Être son pire ennemi

Lorsque j’ai entendu notre ministre Fitzgibbon en remettre avec le fait que le site de la future usine de Northvolt n’était quand même pas le jardin d’Eden, je n’ai pu faire autrement que de déceler un manque d’empathie, pour ne pas dire du mépris pour ceux et celles qui réclament un peu plus de transparence dans ce projet. Est-ce véritablement le cas ou est-ce simplement le bruit des bulldozers en marche qui empêche notre ministre d’écouter ce que les gens ont à lui dire ?

Honnêtement, je n’ai jamais entendu un représentant d’un organisme environnemental digne de ce nom, dire que de développer la filière des batteries de véhicules électriques n’était pas souhaitable au Québec. Non, ce que j’entends, c’est que le choix du terrain choisi pour cette usine, de même que la manière dont ce choix a été fait, sont des plus questionnables. Développer à tous crins la filière électrique au détriment de la biodiversité sans vouloir une évaluation indépendante du projet, il y a quelque chose qui est incompatible, contradictoire là-dedans. On ne peut pas nous vendre un projet comme étant bon pour l’environnement quand on saccage une centaine d’hectares de milieux humides, et ce, en toute impunité.

Il y a aussi cette stratégie du gouvernement d’accuser ceux et celles qui posent des questions ou soulèvent des enjeux de transparence : ils devraient changer d’attitude selon lui. Dans le cas d’enjeux aussi sensibles que la préservation de la biodiversité, l’arrogance n’est pas la meilleure des approches à adopter. C’est d’autant plus vrai lorsqu’on n’a pas de stratégie énergétique pour véritablement appuyer nos prétentions et qu’on prévoit investir des milliards de fonds publics dans une jeune entreprise. Comme on dit, on devrait se garder une petite gêne, faire preuve d’un peu plus d’humilité.

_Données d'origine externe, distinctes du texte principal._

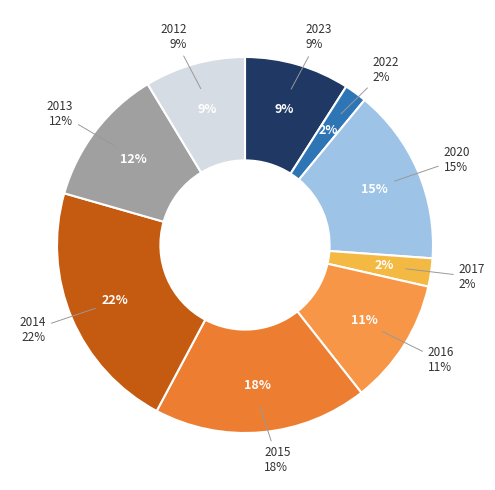

To the nearest percent, what is the difference between the 2015 and 2013 slice percentages?

6%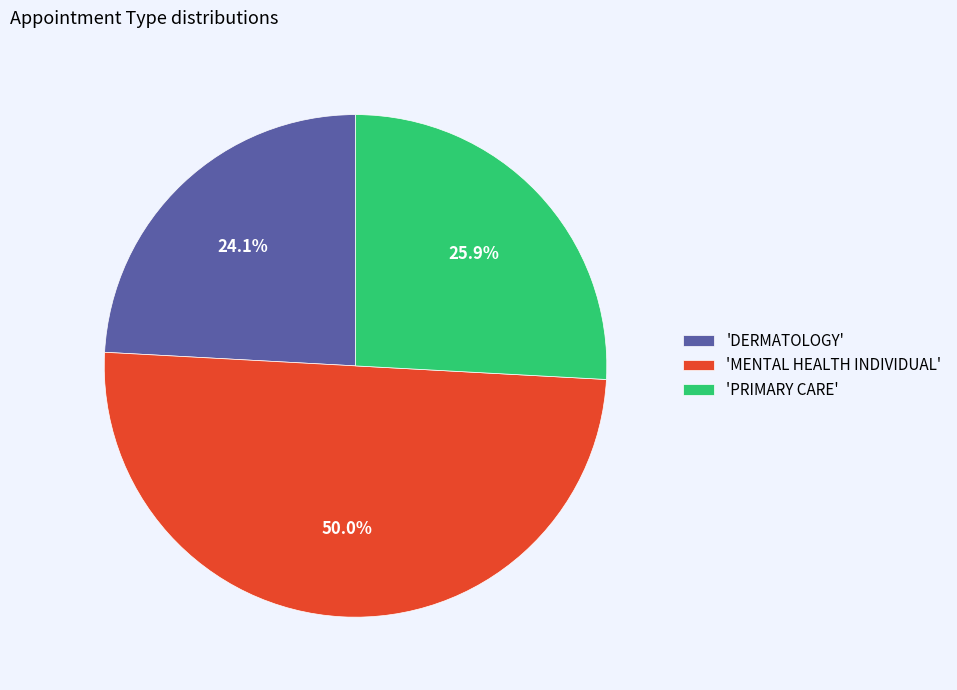

Combined, do 'DERMATOLOGY' and 'MENTAL HEALTH INDIVIDUAL' account for over 50%?

Yes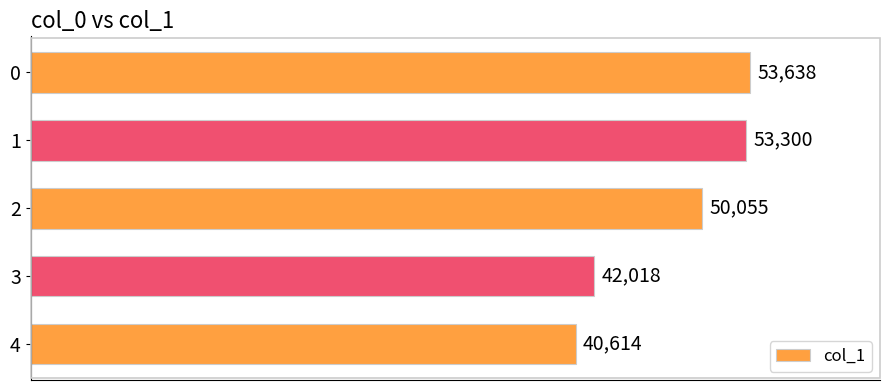

Are the bars grouped side by side (vs. stacked)?

No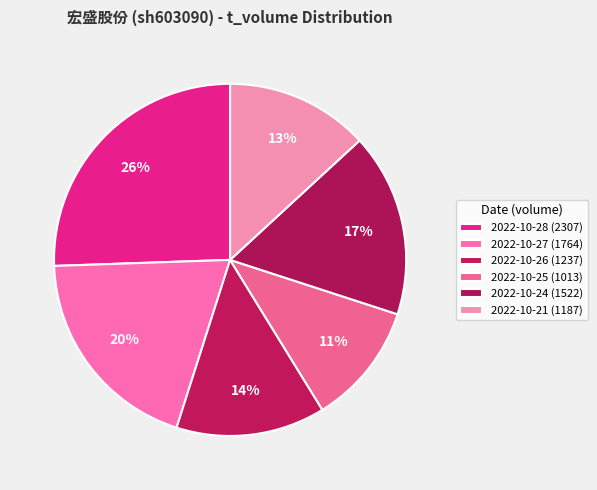

Does any single category account for the majority?

No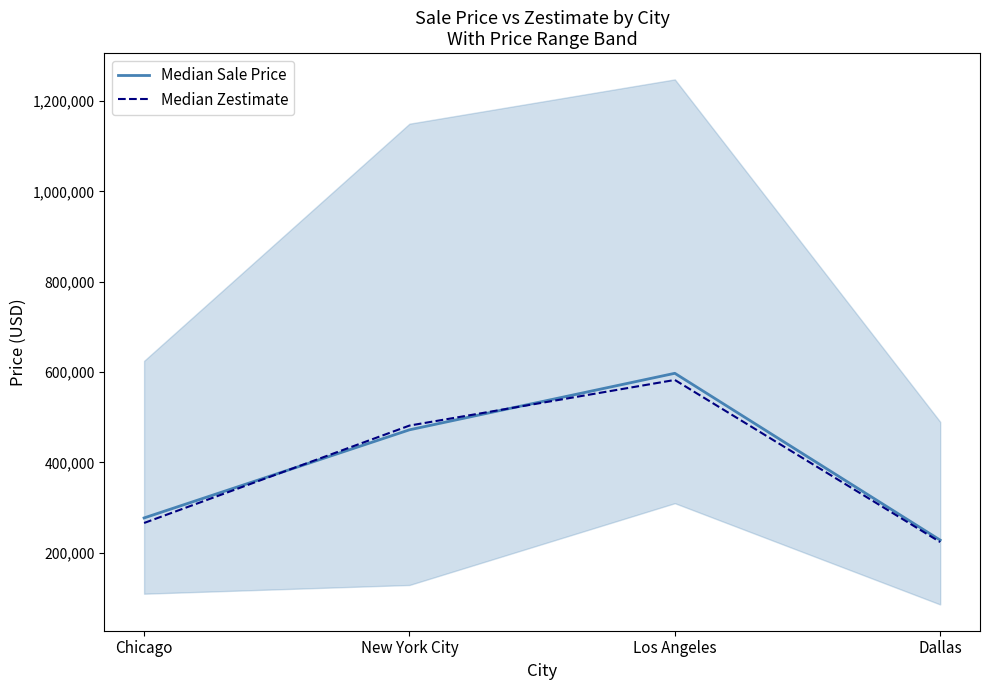

In Median Zestimate, how many points are higher than both neighbors (excluding endpoints)?

1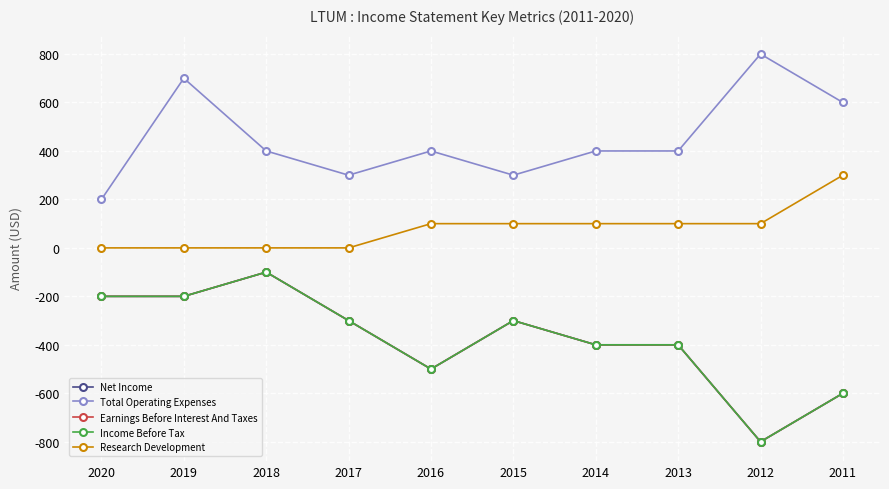

Does the chart have visible grid lines?

Yes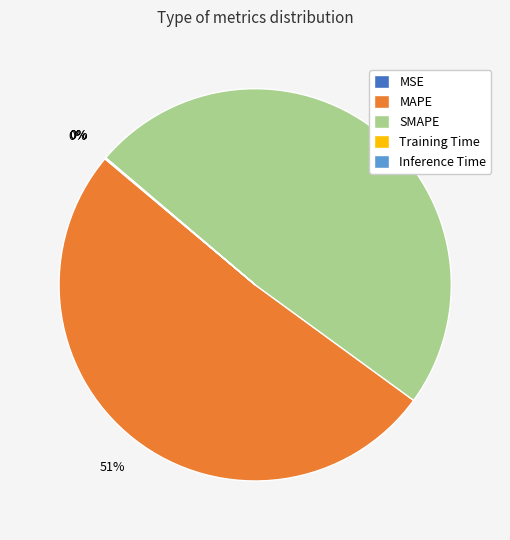

To the nearest percent, what is the combined percentage of SMAPE and Training Time?

49%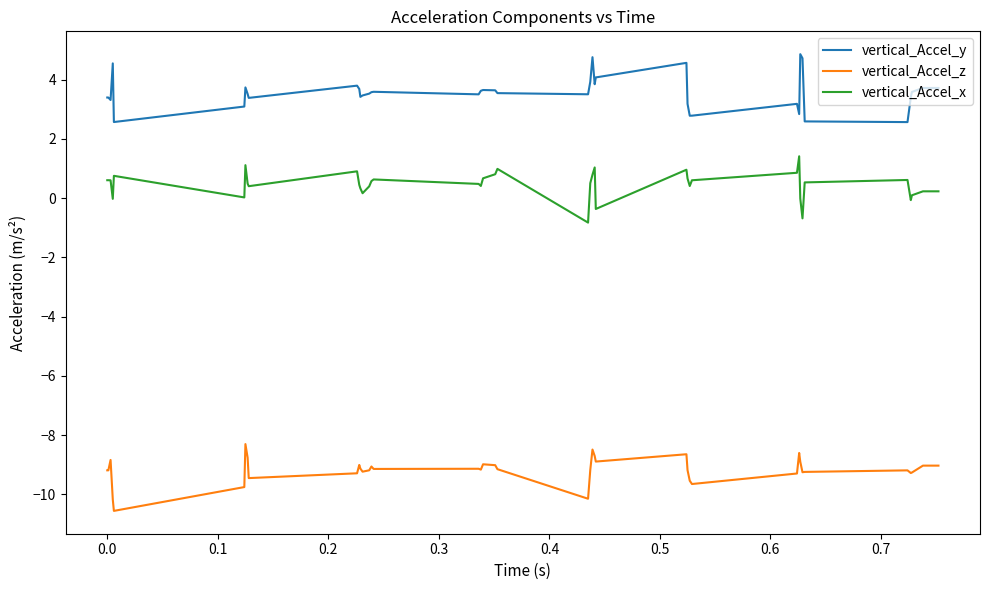

Which series has the largest total across all categories?

vertical_Accel_y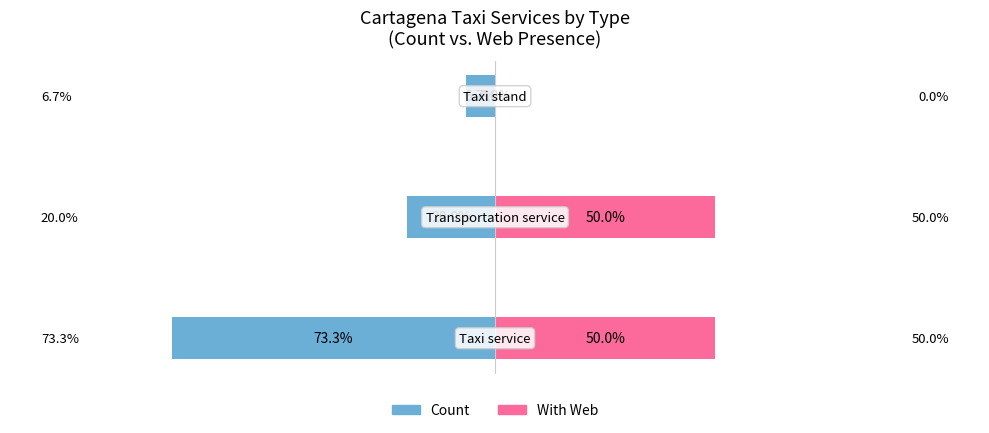

What is the value of the With Web bar at the 2nd from the left?

50.0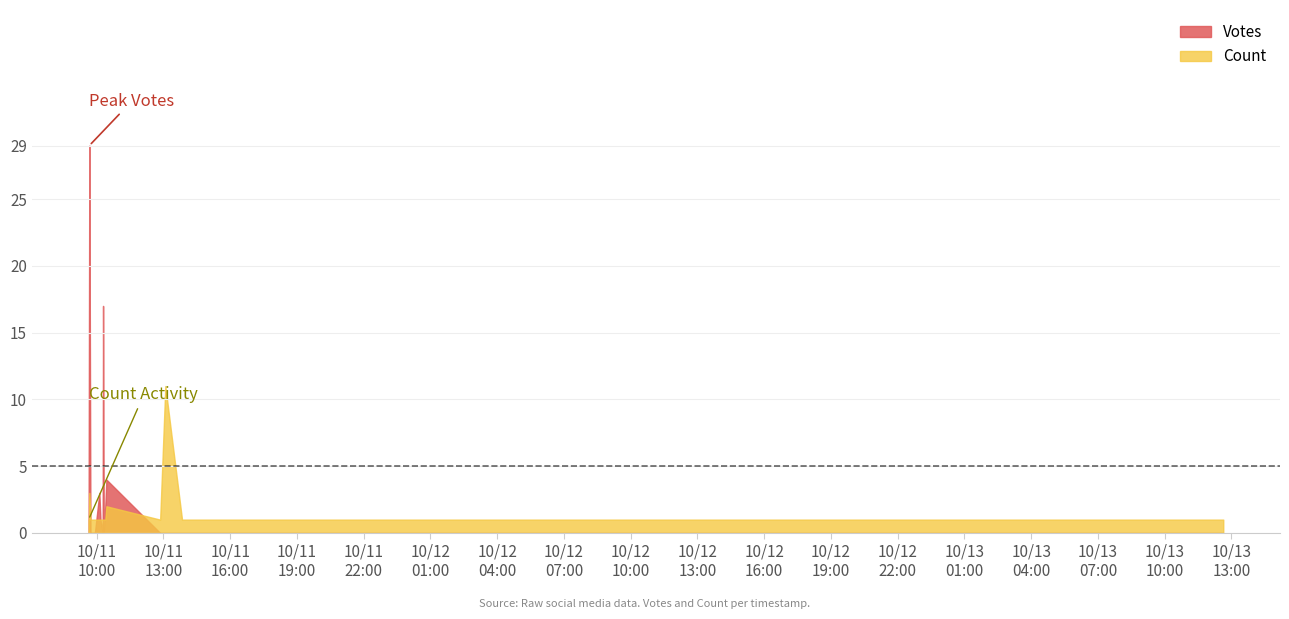

Where is the first local maximum for Votes?

2019-10-11 09:40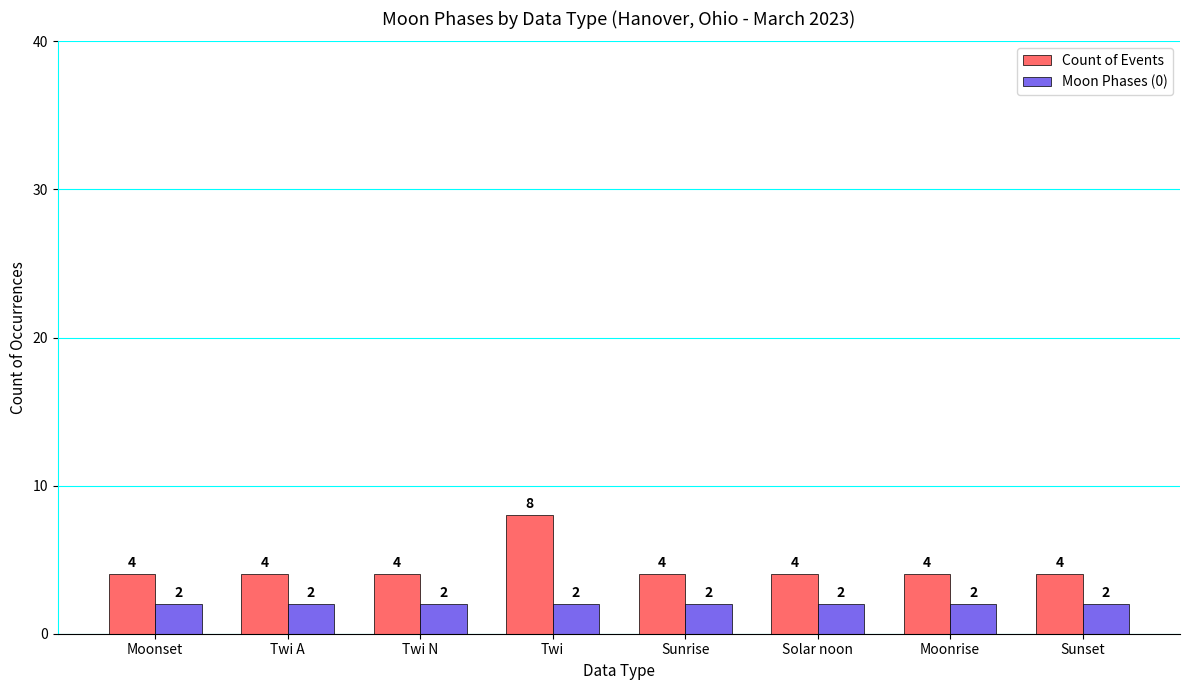

Reading left to right, transcribe all the data shown in this chart.

Count of Events: Moonset=4	Twi A=4	Twi N=4	Twi=8	Sunrise=4	Solar noon=4	Moonrise=4	Sunset=4
Moon Phases (0): Moonset=2	Twi A=2	Twi N=2	Twi=2	Sunrise=2	Solar noon=2	Moonrise=2	Sunset=2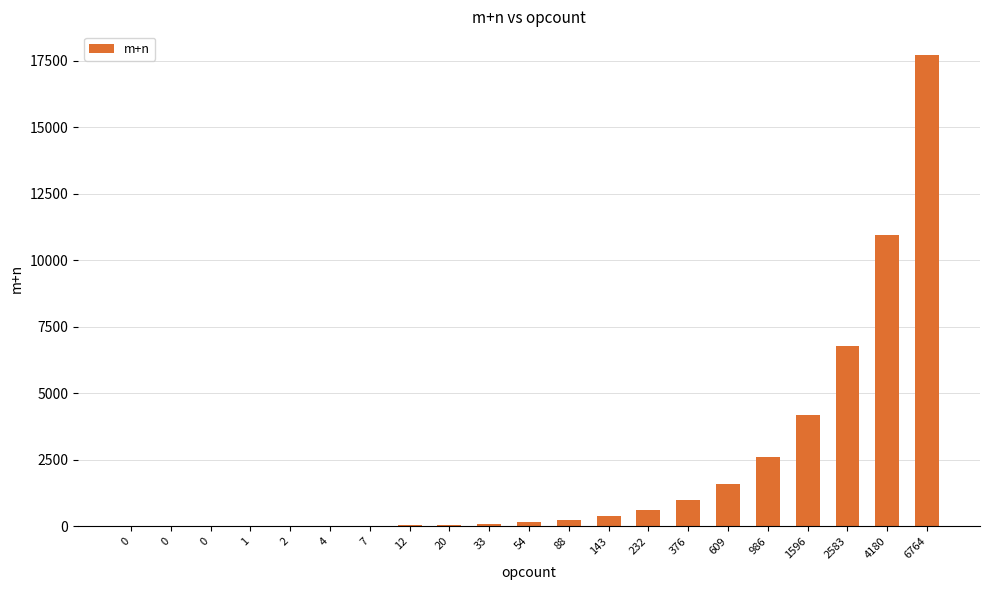

What is the minimum value shown in the chart?

1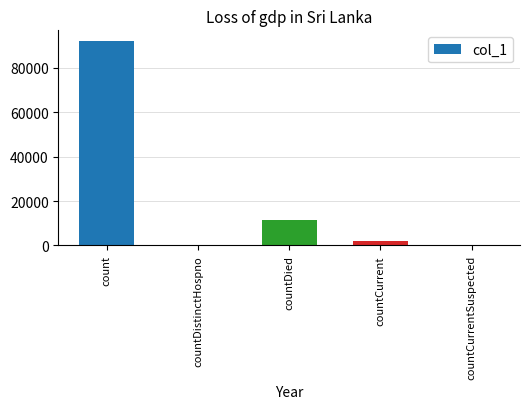

Is it true that the value at countCurrentSuspected is 40782?

False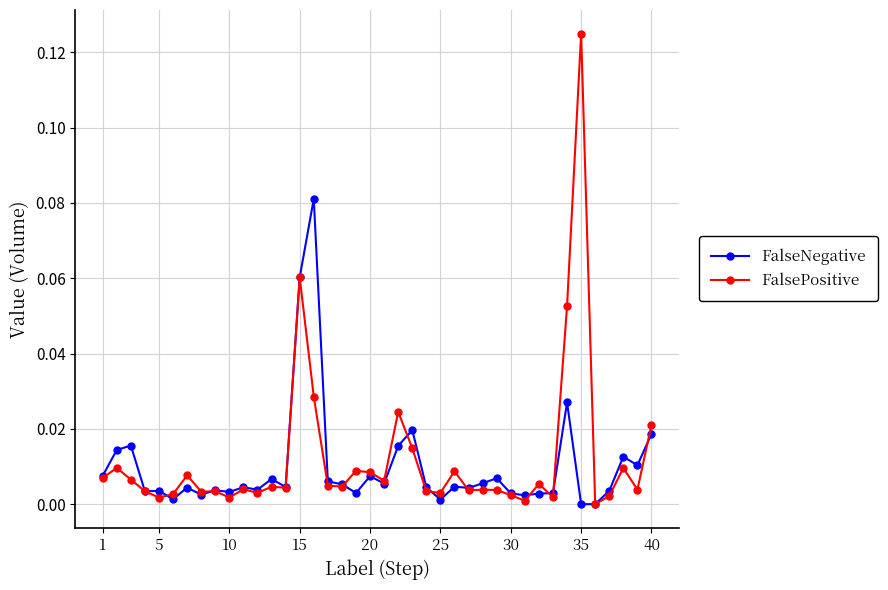

In FalsePositive, how many points are lower than both neighbors (excluding endpoints)?

13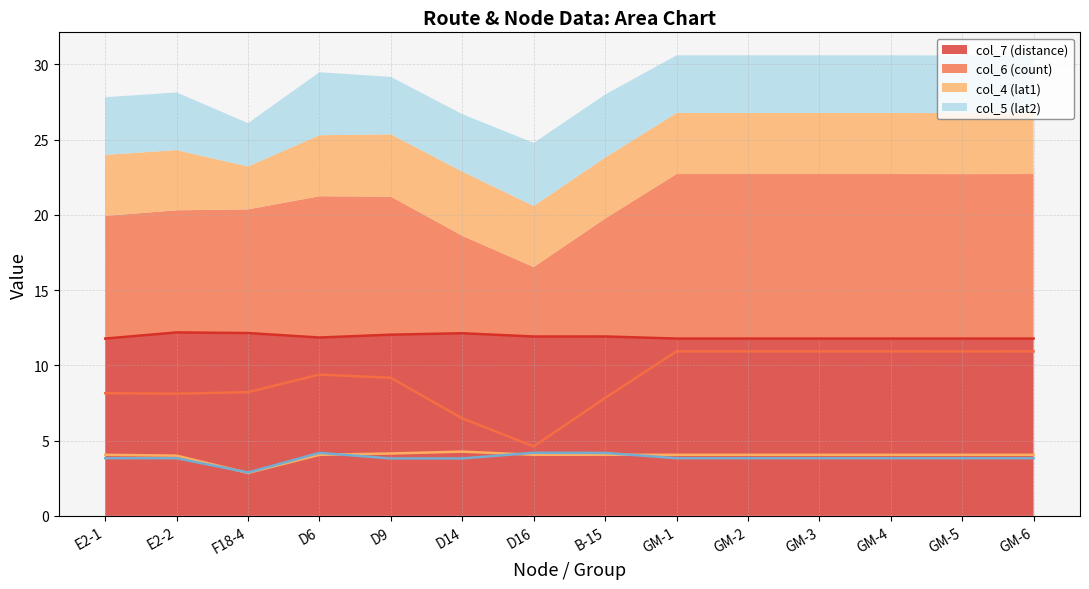

True or false: col_7 (distance) has a value of 12.1 at F18-4.

True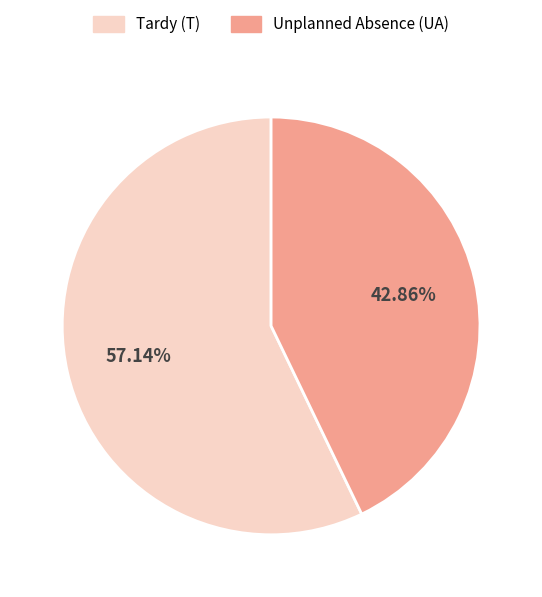

Between Tardy (T) and Unplanned Absence (UA), which is larger?

Tardy (T)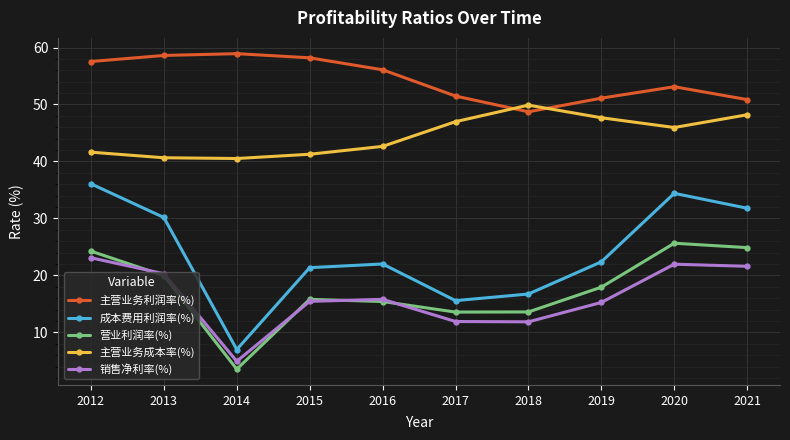

Which series has the largest total across all categories?

主营业务利润率(%)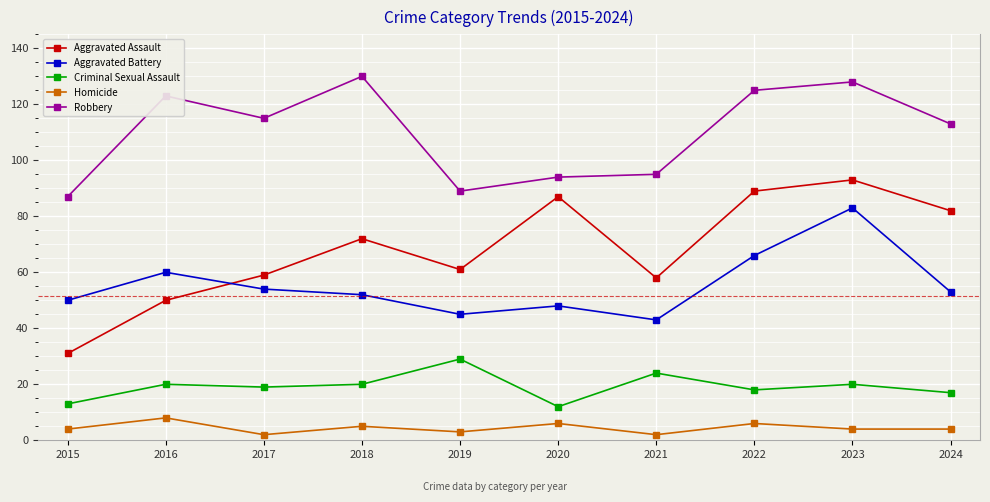

True or false: Aggravated Assault and Aggravated Battery cross at least once.

True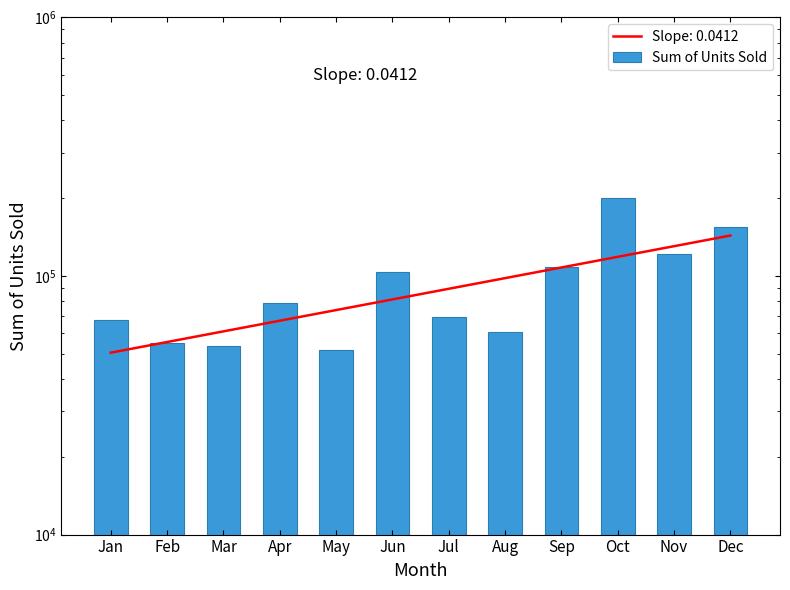

At which category does the chart reach its minimum across all series?

May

Si le projet Northvolt était véritablement un si beau projet, le gouvernement devrait tout faire pour aller chercher l’adhésion de l’ensemble de la population et non pas lui enfoncer dans la gorge comme il le fait actuellement. À chaque fois qu’une pierre est soulevée, on trouve quelque chose de nouveau, de choquant. On a vraiment l’impression – je dis bien l’impression – que le gouvernement veut nous cacher quelque chose. Je ne sais pas qui s’occupe des messages que les porte-parole du gouvernement doivent transmettre, mais je les démissionnerais. Le gouvernement ne s’aide pas, il s’enfonce dans ses explications infantilisantes et ne fait que s’embourber davantage.

Aussi, je trouve ça anormal que les impératifs entourant la construction de cette usine soient dictés par le promoteur lui-même, en fonction d’ententes qu’il aurait déjà prises avec des clients. Prendre une décision prématurée, sous pression et sans avoir fait toutes les vérifications nécessaires, est certainement la pire des choses à faire.

Je me souviens d’une époque où ce gouvernement savait faire acte de contrition. C’était tout à son honneur et il en sortait grandi. Peut-être devrait-il agir de la sorte dans le dossier Northvolt et demander une enquête indépendante du BAPE. Le mandat qui serait donné au BAPE pourrait justement en être un d’enquête ciblé, avec consultation publique, pas nécessairement un processus d’audiences publiques comme nous les connaissons actuellement avec ce que cela comporte comme analyses et études. Cela pourrait concilier nécessité d’agir avec célérité et enquête indépendante.

Le gouvernement actuel pourra toujours accuser de tous les maux ceux et celles qui remettent en question ses décisions. Ce sont toutefois ces mêmes personnes et ces mêmes organismes qui font en sorte de maintenir une vie démocratique active au Québec et contribuent à nous faire profiter d’un environnement plus sain.